MicroScheme - A Scheme Interpreter

Implementation of a basic turing-complete Scheme interpretation, complying to these specs.

To reach turing-completness, C++ is used as bootstrap medium. After I finished creating my 'own scheme', I continued to extend the language with it's own syntax, which can be found in library.scm

This project was created during the Honors course for OOP and Data Structures (COMP 2012H) at the Hong Kong University of Science and Technology, instructed by Prof. Dekai Wu and Karteek Addanki.

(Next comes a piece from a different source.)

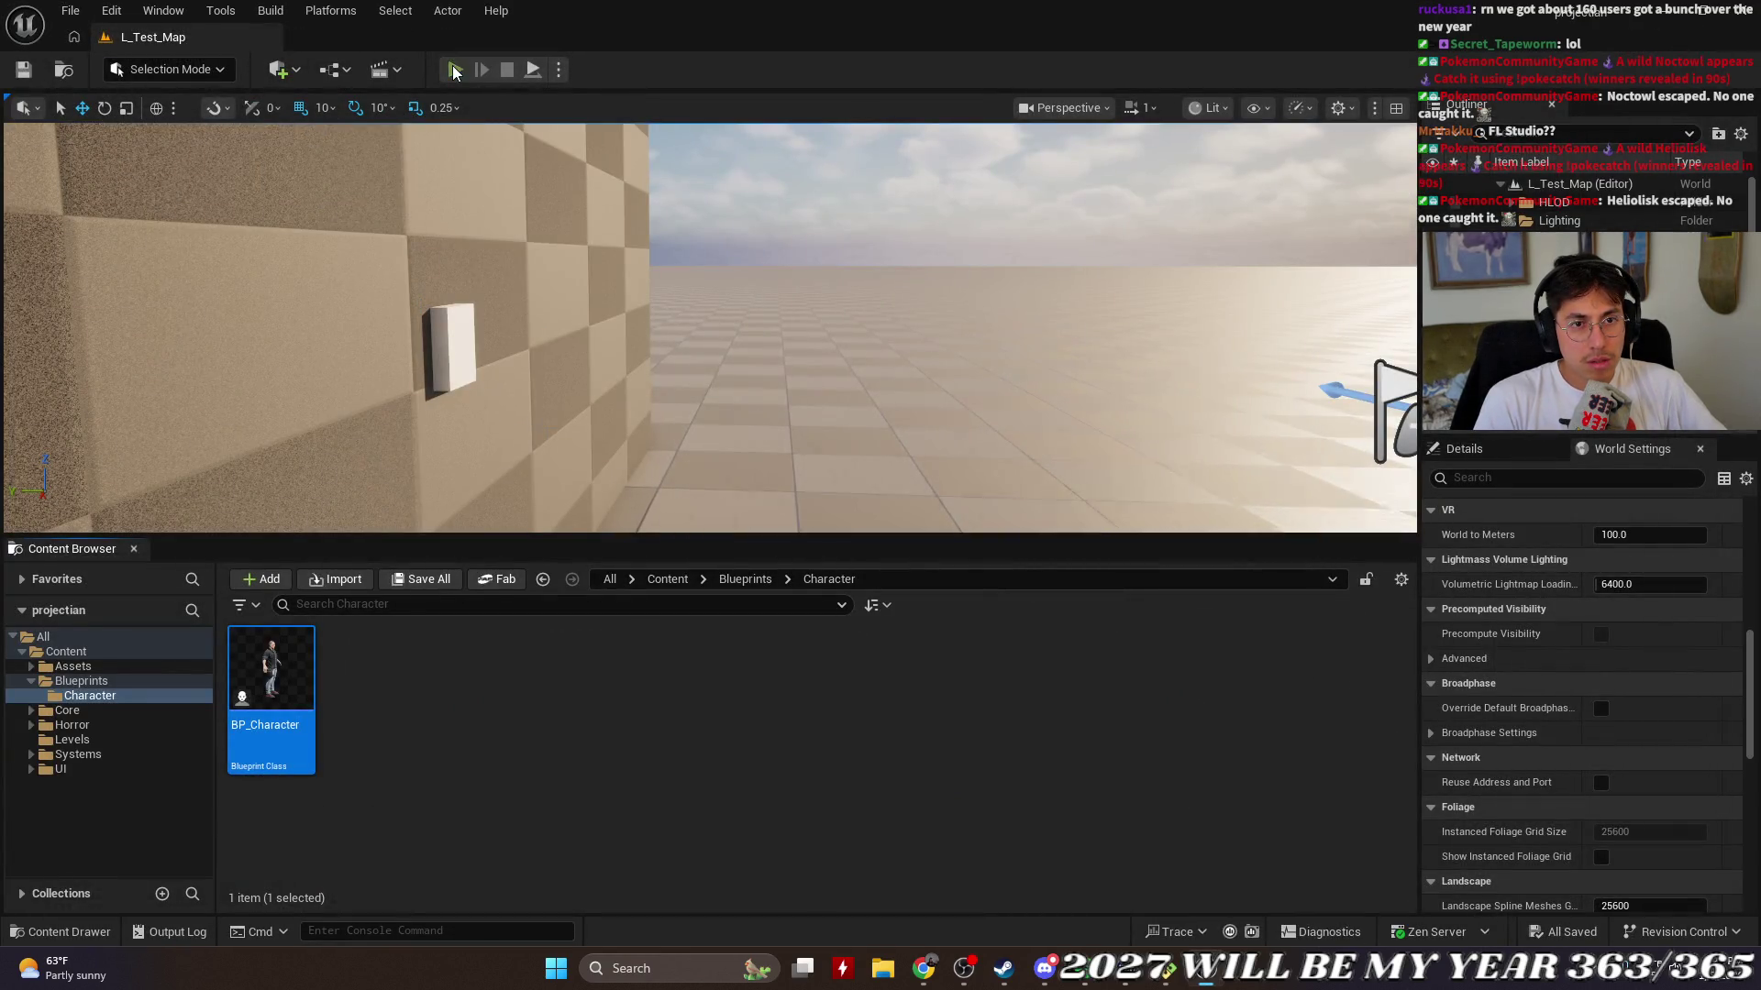
pyautogui.click(454, 71)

The old (and unclean) project from the course with full commit history can be found on bitbucket.

How to build

Pre-requisite

Make sure you have all dependencies and build tools installed to compile and link a C++. If not you can install in Debian / Ubuntu it with:

sudo apt-get install build-essential

Build and run

Simply compile with make which results in an executable main file

make
./run

Bonus 'Game'

A Labyrinth generator is implemented with this scheme implementation. The code can be found in library.scm and runs once on startup. You can run it manually by executing this in the scheme shell:

(example-labyrinth)

This was extremely hard, because there is no random access in my scheme interpretation. I made a workaround by converting the linked-list syntax into a string and do string operations on it in order to come near to random access. You can see the performance comparison by executing the following in the scheme shell:

(example-performance)

General design remarks

  • Every operation is seen as a function. eval() uses Cell::apply() which call the corresponding (overwritten) method of either
  • Difference between ArithmeticCell and FunctionCell ** ArithmeticCell is used for undefined number of operands/ argument and uses a recursive approach ** FunctionCell is used for functions (where if-else branching is considered as a function as well) with a defined number of arguments
  • Internally the Cell Abstract Base Class is called CellABC (to make it really clear). In order to comply to the cons.hpp interface a typedef alias to Cell is used.
  • Function called by FunctionCells are separated in functions.hpp (easier to maintain). Cell.hpp only specified which functions are available.

Further improvements

FunctionCell and ArithmeticCell could be merged into a single unit neatly.

Acknoledgements

Special thanks to Dekai Wu for to give me theoretical background to build this interpreter and to Karteek Addanki to give tips on best practices and comments on my code.